Launched in 1943, HMS Amethyst was a “modified” Black Swan-class “sloop”, (or Frigate after WWII). In the late 1940s, the ship and her crew made their mark on history.
Whilst transiting the River Yangtze in April 1949, Chinese Communists mistook the ship as one belonging to the enemy Nationalists and opened fire, inflicting significant damage and 19 fatalities (including the ship’s Commanding Officer, Lt Cdr Skinner). The ship ran aground on a sandbank, at an angle that rendered the firing capabilities of the two forward turrets useless.
Whilst the politicians and media argued about who was to blame for starting the engagement, Amethyst was stranded for months in unbearable conditions of heat and an increasing population of rats and cockroaches. With rapidly dwindling food and fuel supplies, Commander John Kerans, the British Naval Attaché in China (played by Richard Todd in the film Yangtse Incident), arrived from Nanking and took command of the ship. On 30 July 1949, Kerans decided to make a night-time bid for escape.

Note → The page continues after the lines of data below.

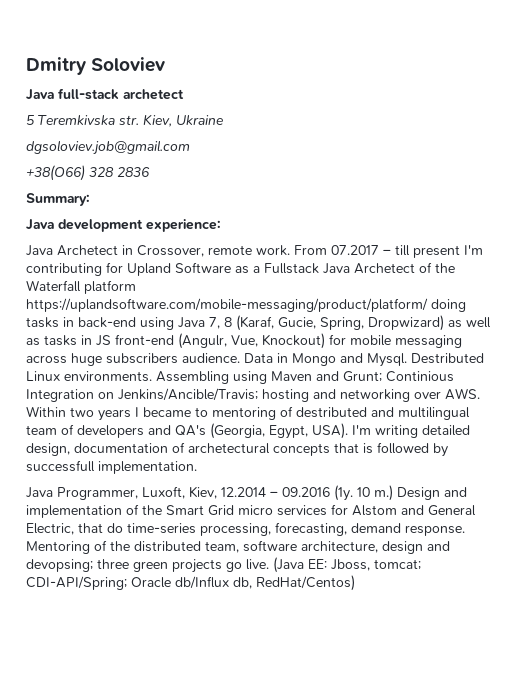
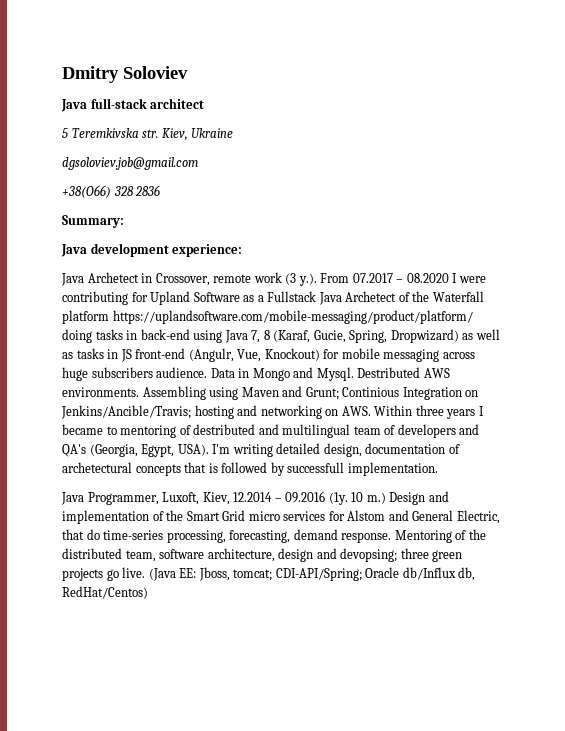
[123,89,184,100] archetect -> [150,98,205,109] architect
[256,245,483,258] work. From 07.2017 – till present I'm -> [253,272,486,286] work (3 y.). From 07.2017 – 08.2020 I were
[26,371,60,381] Linux -> [423,368,450,378] AWS
[414,391,441,399] over -> [325,409,339,416] on
[70,407,94,417] two -> [415,405,444,416] three

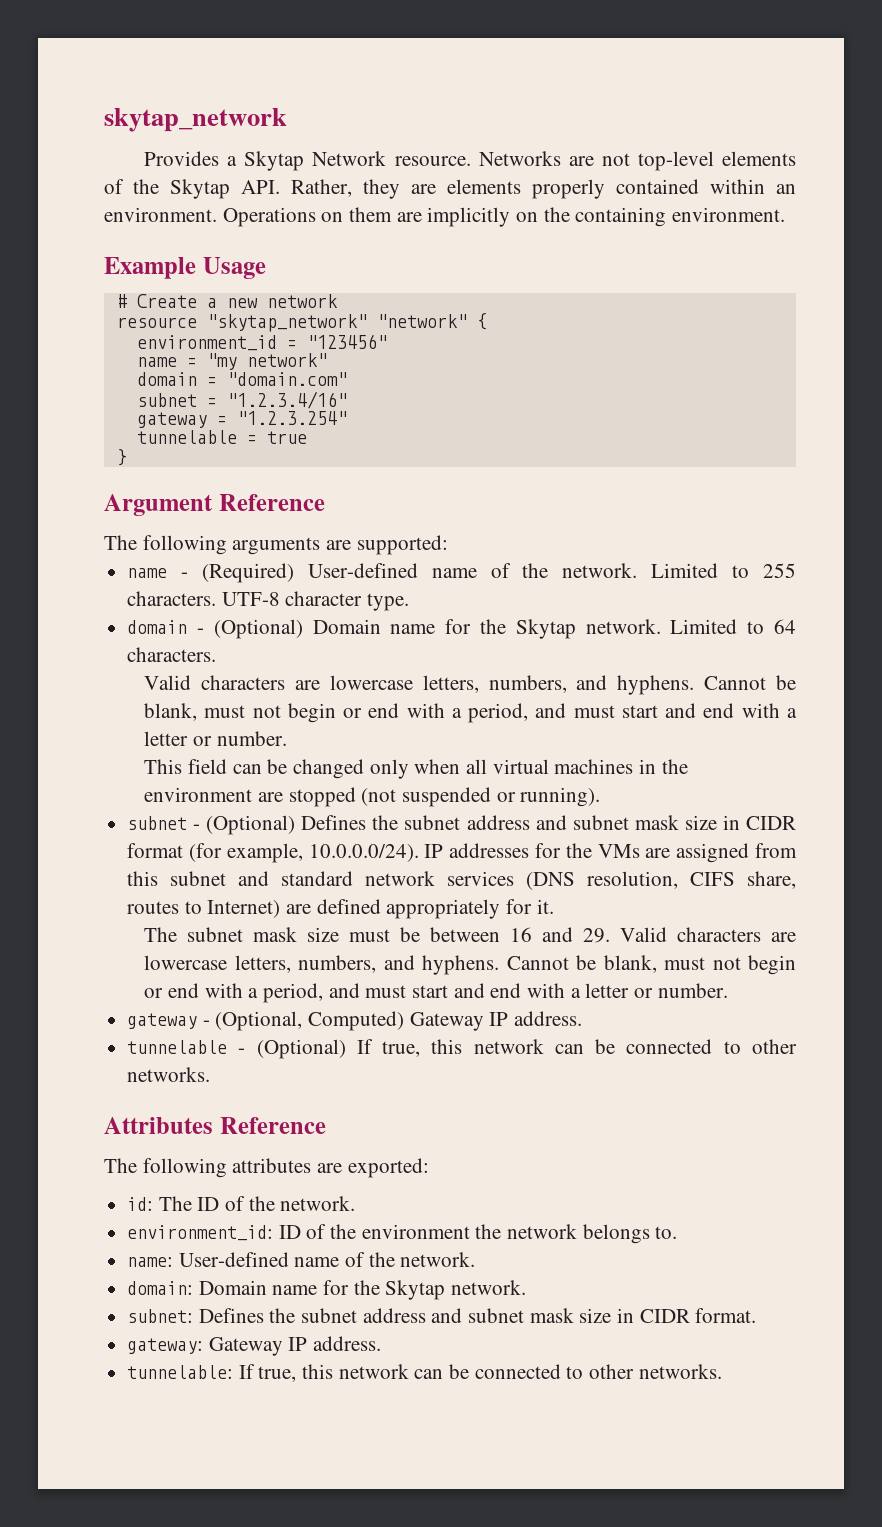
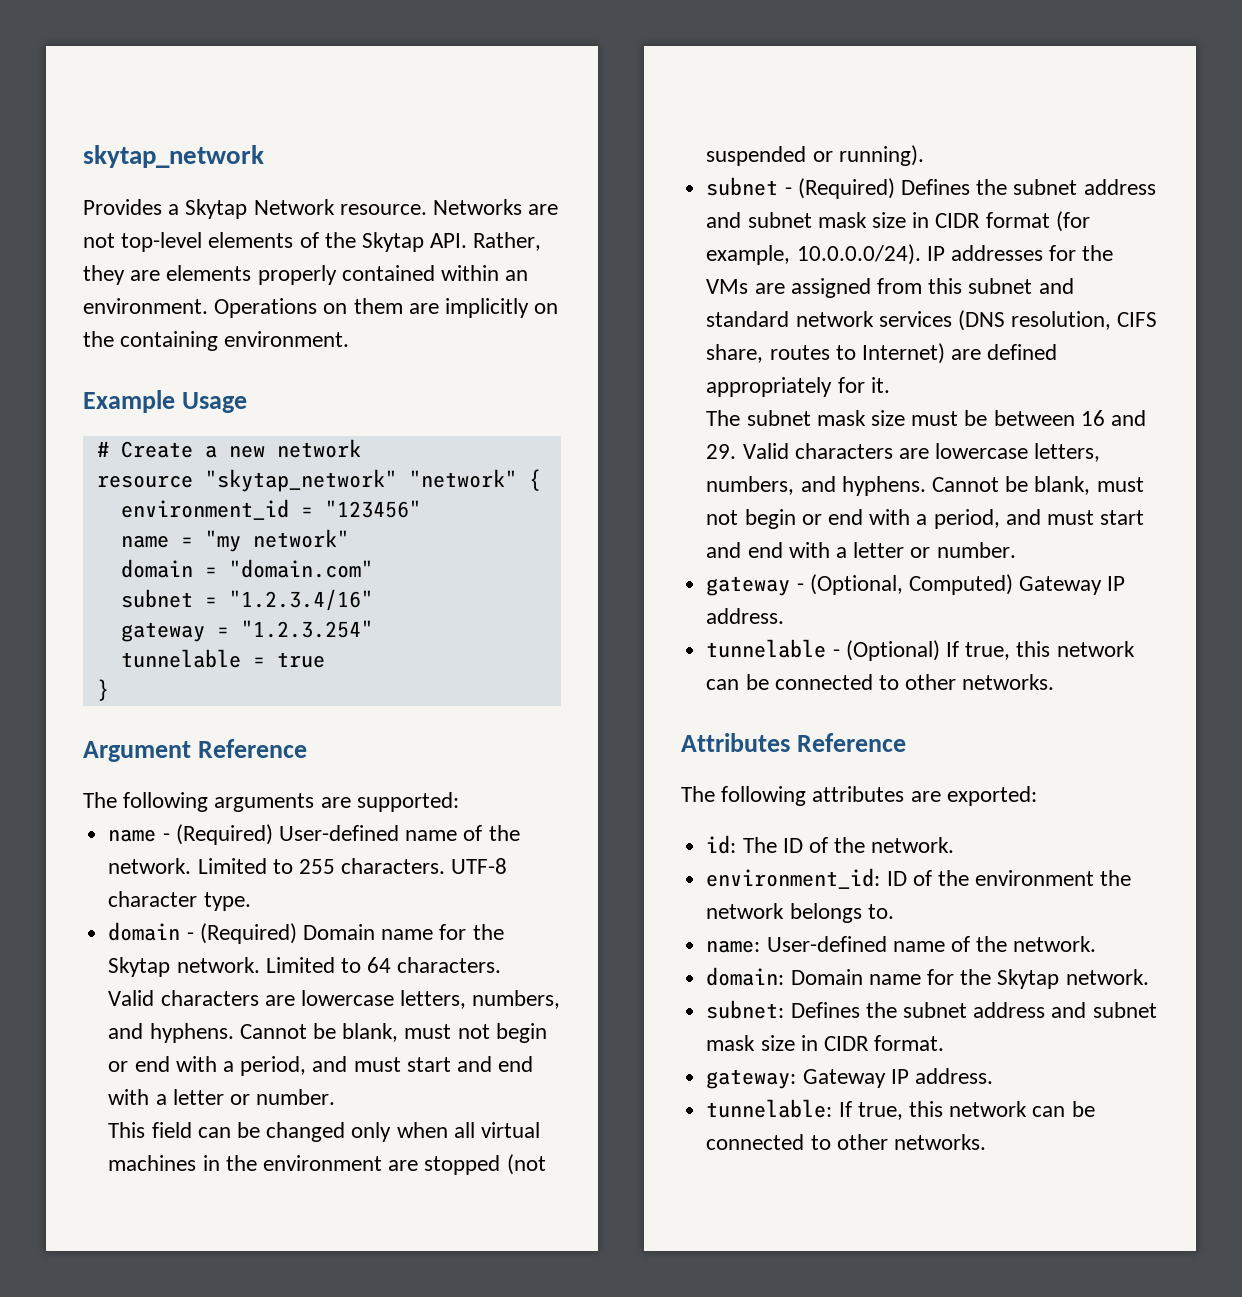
[213,619,303,639] (Optional) -> [199,923,297,944] (Required)
[206,815,296,835] (Optional) -> [797,178,895,199] (Required)

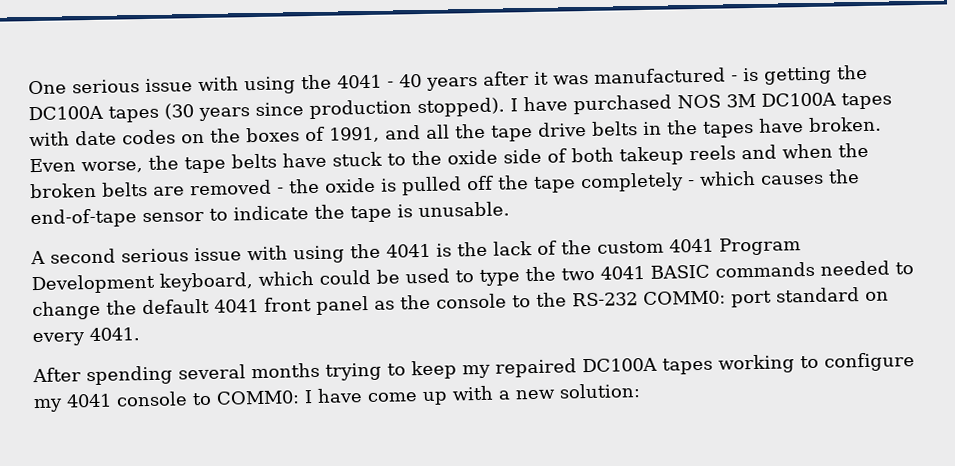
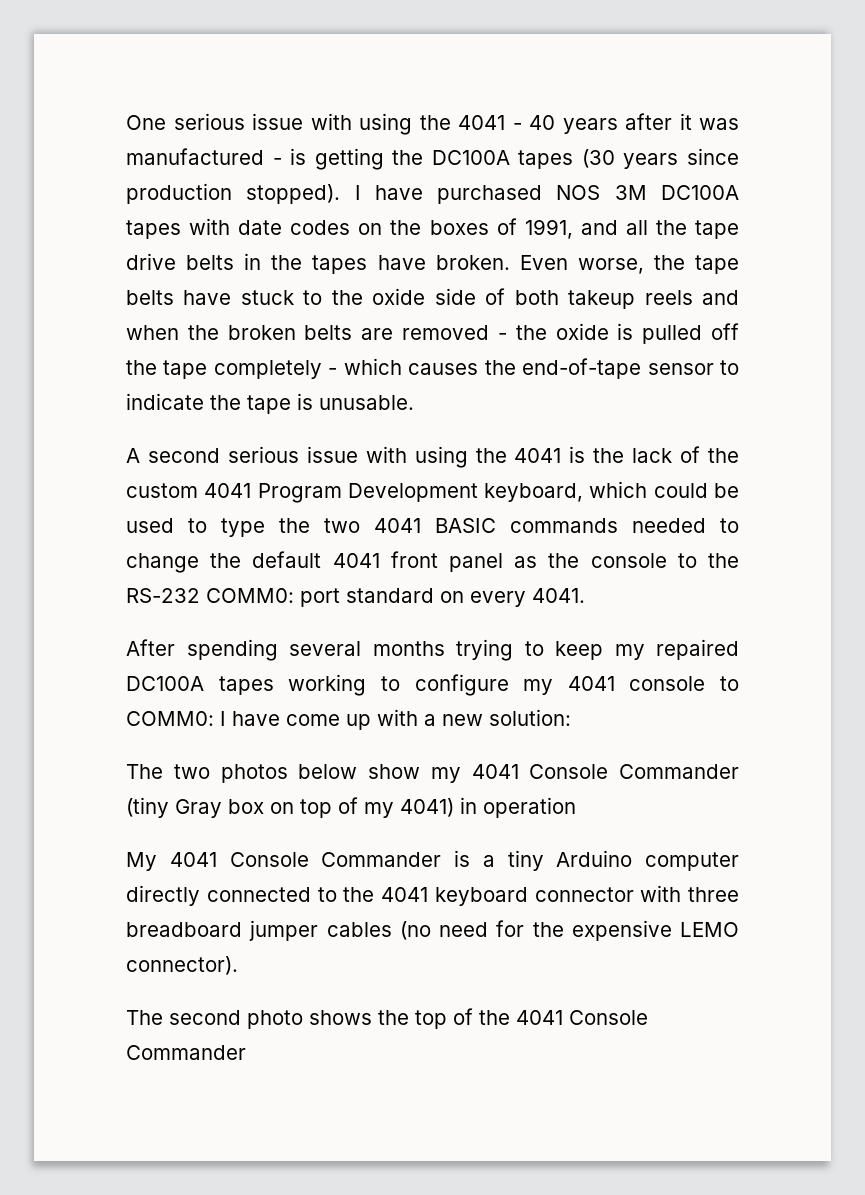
(641, 391) none -> [126,764,739,783] [126,797,576,818] [126,850,739,871] [126,885,739,906] [126,920,739,941] [126,956,238,975] [126,1008,648,1029] [126,1045,246,1060] // The two photos below show my 4041 Console Commander (tiny Gray box on top of my 4041) in operation // My 4041 Console Commander is a tiny Arduino computer directly connected to the 4041 keyboard connector with three breadboard jumper cables (no need for the expensive LEMO connector). // The second photo shows the top of the 4041 Console Commander

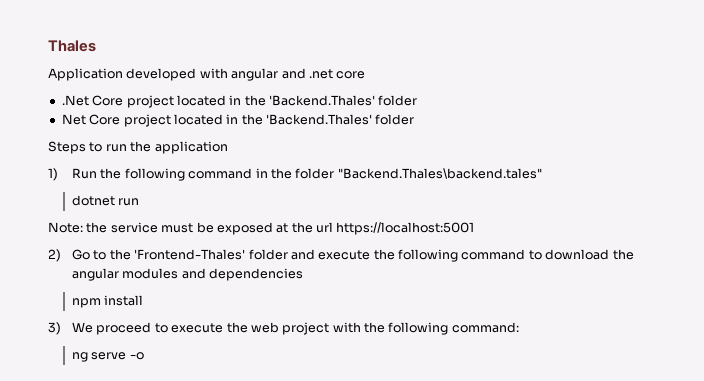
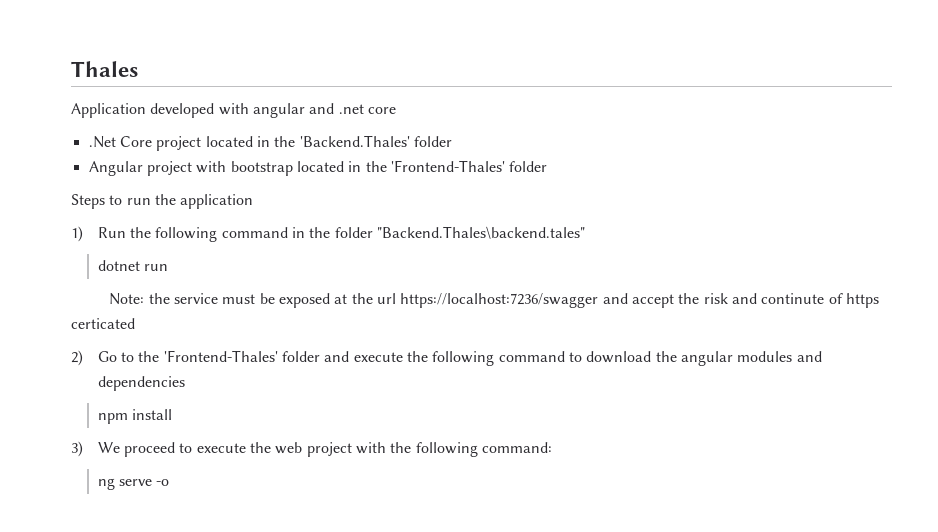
[61,114,372,127] Net Core project located in the 'Backend.Thales' -> [88,160,505,176] Angular project with bootstrap located in the 'Frontend-Thales'
[336,222,475,235] https://localhost:5001 -> [400,293,879,308] [71,318,135,329] https://localhost:7236/swagger and accept the risk and continute of https certicated

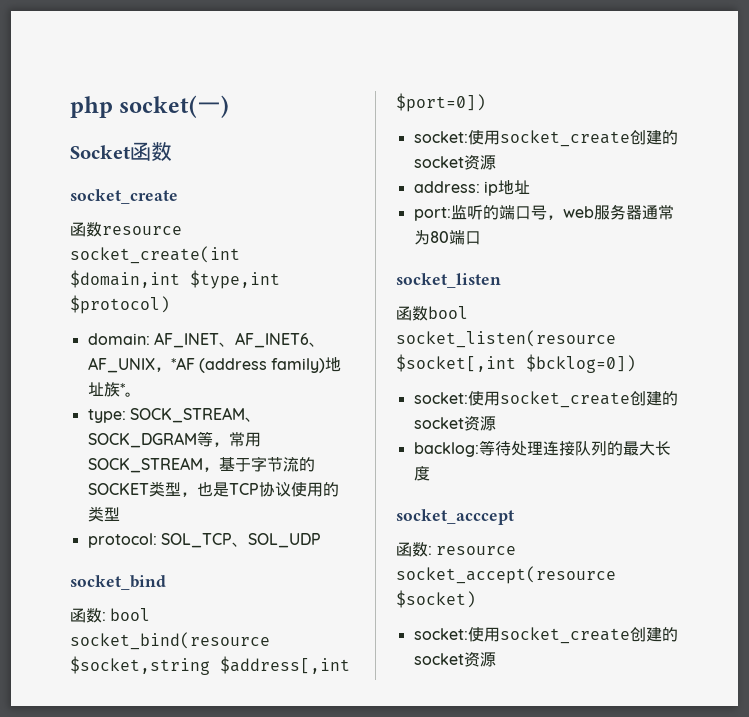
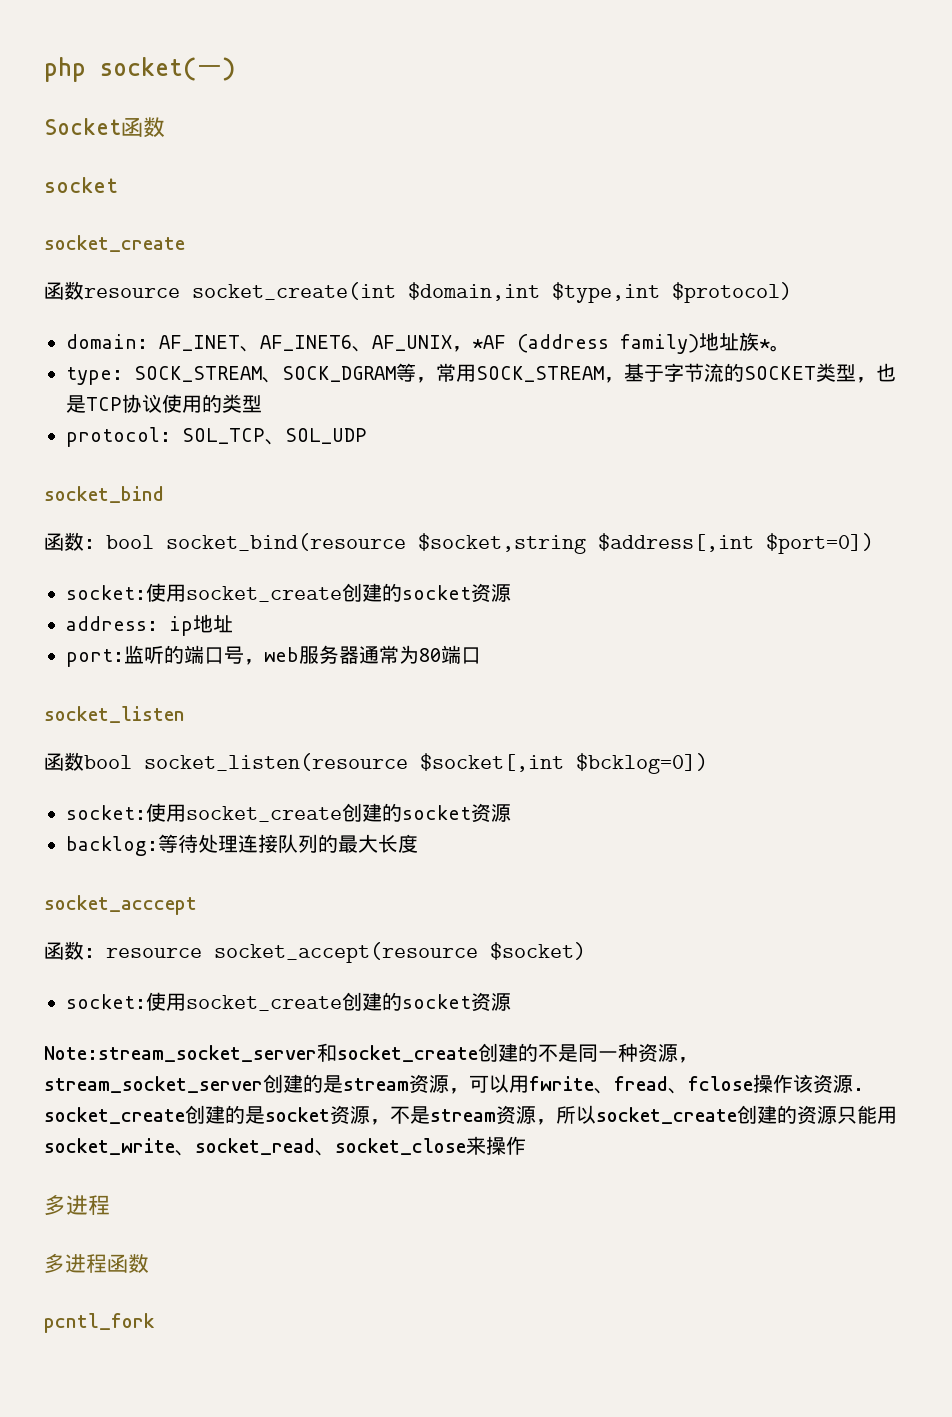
(172, 151) none -> [44,177,118,193] // socket
(496, 659) none -> [44,1043,698,1063] [44,1074,864,1094] [44,1105,897,1125] [44,1136,526,1156] [44,1195,110,1216] [44,1253,149,1273] [44,1313,155,1333] // Note:stream_socket_server和socket_create创建的不是同一种资源，stream_socket_server创建的是stream资源，可以用fwrite、fread、fclose操作该资源. socket_create创建的是socket资源，不是stream资源，所以socket_create创建的资源只能用socket_write、socket_read、socket_close来操作 // 多进程 // 多进程函数 // pcntl_fork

Once again the ship took heavy fire, but on 31 July, at 05:00, the Amethyst rendezvoused safely with the destroyer HMS Concord. After refit and additional operational duties, Amethyst’s final duty was to appear in the Yangtse Incident film. On 19 January 1957, she was towed into Plymouth’s Sutton Harbour, coming to a final stop on Marrowbone Slip, where she was broken up.
This Augmented Reality project is designed to visualise the Amethyst’s final resting place, next to the China House Pub and Restaurant (itself an historic building, dating back to the 1600s), and to draw attention to what must have been a spectacular sight—a 1350-ton, 283-foot long Frigate laying silent in a small harbour which was, at the time, more used to welcoming fishing trawlers and sailing ships.